Regenerative braking is part of that out of the box thinking that is opened up when we think of powering our vehicles with electricity rather than through internal combustion. Before stopping a car meant converting momentum energy into heat energy and transferring it to the air, now it means taking momentum energy and converting it into electric energy to slow down and storing that electricity in batteries and then using that energy captured through regenerative braking now in the batteries to over come inertia, which then deposits the energy in momentum energy again. When I look at the Metro rail trains around Washington, DC the most evident feature of their undercarriage is their huge disk brakes. When the all-electric trains slow down to stop at a station, part of the sound that you hear is the braking noise from those monstrous disk brakes. I look at those disks and think what an absolute waste. The Metro trains using regenerative brakes could help power the trains going up hill with the trains trying to maintain a controlled speed while going down hill. The engineers who designed those trains just don’t get it.

To get it you need to think of energy in a different way. For example, the idea of one central location providing the energy needs for a wide area, especially by using fossil fuels, when we think about it, should seem ludicrous. Nikola Tesla made the big electric power plant possible with AC power originally to move the energy harnessed from Niagara Falls to Albany, New York, but energy is abundant and all around us. We don’t need to do it that way anymore. The water movement in your pipes when you are taking a shower has energy in its motion sufficient if captured to power a clock. We see the heat of the day move Mercury up the thermometer, ambient heat turned into the motion energy of an expanding metal fluid. That expanding metal could push a piston that would turn a crank that would turn a gear that would spin a turbine that could produce electricity. When you start thinking out of the box like this, you discover that the number of ways to produce electricity from the energy around us are innumerable.

To solve the power plant problem we need to arrive at a more distributed or self generated form of energy generation. This new way of thinking of and capturing energy can be for all of us. It is only a matter of investment, smart design and strong political action.

Even if we don’t fully move to renewable and distributed energy production, when it comes to our personal vehicles, we can make a difference. Trying to wring out greater efficiencies, and lower and lower pollution standards out of millions of internal combustion engine cars on the road is ridiculous. As internal combustion engine cars get older they become less efficient and pollute more and more. It is infinitely easier to regulate and convert a single power plant then millions of power plants on our roads and highways. Electric cars, even when being powered by coal in a power plant are far more efficient then gasoline powered cars.
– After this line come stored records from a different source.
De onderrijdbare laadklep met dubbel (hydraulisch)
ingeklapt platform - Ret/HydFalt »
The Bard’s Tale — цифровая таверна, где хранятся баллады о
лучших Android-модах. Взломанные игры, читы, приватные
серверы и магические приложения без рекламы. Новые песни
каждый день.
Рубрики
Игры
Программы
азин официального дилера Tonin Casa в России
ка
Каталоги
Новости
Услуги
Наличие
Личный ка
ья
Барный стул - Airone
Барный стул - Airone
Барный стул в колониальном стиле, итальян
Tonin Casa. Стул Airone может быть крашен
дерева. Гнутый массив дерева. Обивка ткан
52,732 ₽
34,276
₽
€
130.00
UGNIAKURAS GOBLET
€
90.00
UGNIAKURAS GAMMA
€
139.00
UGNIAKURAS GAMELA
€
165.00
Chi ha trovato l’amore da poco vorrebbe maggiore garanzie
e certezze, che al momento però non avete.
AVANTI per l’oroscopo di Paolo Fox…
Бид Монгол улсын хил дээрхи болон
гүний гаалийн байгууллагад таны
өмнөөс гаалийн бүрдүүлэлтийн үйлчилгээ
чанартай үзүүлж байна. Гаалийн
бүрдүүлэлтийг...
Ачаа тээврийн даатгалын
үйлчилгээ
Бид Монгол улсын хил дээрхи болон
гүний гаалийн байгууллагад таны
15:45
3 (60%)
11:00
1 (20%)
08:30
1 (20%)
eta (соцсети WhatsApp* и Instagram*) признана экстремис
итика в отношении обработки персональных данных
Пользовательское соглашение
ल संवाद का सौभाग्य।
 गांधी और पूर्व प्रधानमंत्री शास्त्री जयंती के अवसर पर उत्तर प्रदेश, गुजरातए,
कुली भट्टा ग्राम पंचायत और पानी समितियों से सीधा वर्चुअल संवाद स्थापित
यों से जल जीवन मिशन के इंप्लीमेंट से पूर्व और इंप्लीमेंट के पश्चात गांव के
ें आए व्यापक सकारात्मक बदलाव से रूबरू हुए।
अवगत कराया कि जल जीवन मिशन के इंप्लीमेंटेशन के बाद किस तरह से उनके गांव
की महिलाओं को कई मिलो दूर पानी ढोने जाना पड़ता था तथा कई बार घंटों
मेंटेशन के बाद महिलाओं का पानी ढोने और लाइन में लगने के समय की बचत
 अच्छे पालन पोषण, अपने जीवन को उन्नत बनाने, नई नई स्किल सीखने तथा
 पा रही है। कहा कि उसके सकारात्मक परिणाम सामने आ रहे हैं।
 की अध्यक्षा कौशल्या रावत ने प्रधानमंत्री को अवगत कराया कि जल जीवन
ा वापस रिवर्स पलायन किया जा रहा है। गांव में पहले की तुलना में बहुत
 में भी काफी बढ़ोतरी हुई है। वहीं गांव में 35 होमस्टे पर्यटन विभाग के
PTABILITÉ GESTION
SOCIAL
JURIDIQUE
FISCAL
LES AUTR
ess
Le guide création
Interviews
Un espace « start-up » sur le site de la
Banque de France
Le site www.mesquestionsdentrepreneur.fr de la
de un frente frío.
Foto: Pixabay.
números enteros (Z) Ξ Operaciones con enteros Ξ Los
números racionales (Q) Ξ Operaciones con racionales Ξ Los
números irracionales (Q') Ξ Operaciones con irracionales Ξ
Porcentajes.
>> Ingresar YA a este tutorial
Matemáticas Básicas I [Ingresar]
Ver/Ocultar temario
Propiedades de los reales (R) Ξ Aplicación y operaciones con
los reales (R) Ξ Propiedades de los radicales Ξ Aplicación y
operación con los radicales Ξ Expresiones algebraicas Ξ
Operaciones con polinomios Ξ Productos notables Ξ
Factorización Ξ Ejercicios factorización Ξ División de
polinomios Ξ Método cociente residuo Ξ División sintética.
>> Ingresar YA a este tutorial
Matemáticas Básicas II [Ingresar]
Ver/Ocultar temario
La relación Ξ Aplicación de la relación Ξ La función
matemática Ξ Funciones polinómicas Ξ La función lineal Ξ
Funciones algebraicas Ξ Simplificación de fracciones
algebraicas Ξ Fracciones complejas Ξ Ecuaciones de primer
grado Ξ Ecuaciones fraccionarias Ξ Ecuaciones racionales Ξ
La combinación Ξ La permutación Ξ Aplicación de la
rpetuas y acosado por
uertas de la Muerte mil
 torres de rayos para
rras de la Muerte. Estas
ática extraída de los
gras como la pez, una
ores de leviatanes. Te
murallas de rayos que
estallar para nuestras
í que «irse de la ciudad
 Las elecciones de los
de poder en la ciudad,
The renewable electricity that I purchase for my home also powers my Volt. The energy I put into my car when going up hill comes back to me when I am going down hill. The energy I put into getting up to speed comes back to me when I am braking with regenerative brakes. Energy is momentum. An object in motion remains in motion. Energy is potential as a rock high on a mountain about to be cut loose and travel down the mountain with great force and speed. Energy is the movement of wind. Energy is heat on a hot day, the movement of waves, the tide coming up and going down, the warmth that you feel when you hug your loved ones. Energy is sunlight knocking electrons around on a solar cell and those electrons traveling down the attached wire into a car battery where it can be used later to move the car through an electric motor. If we concentrate on what energy really is we can find energy enough for all we wish to do with it without ever having to burn, pollute, fight wars for, or pay extortionist prices to get at it. All we need to do is think of energy in a different way.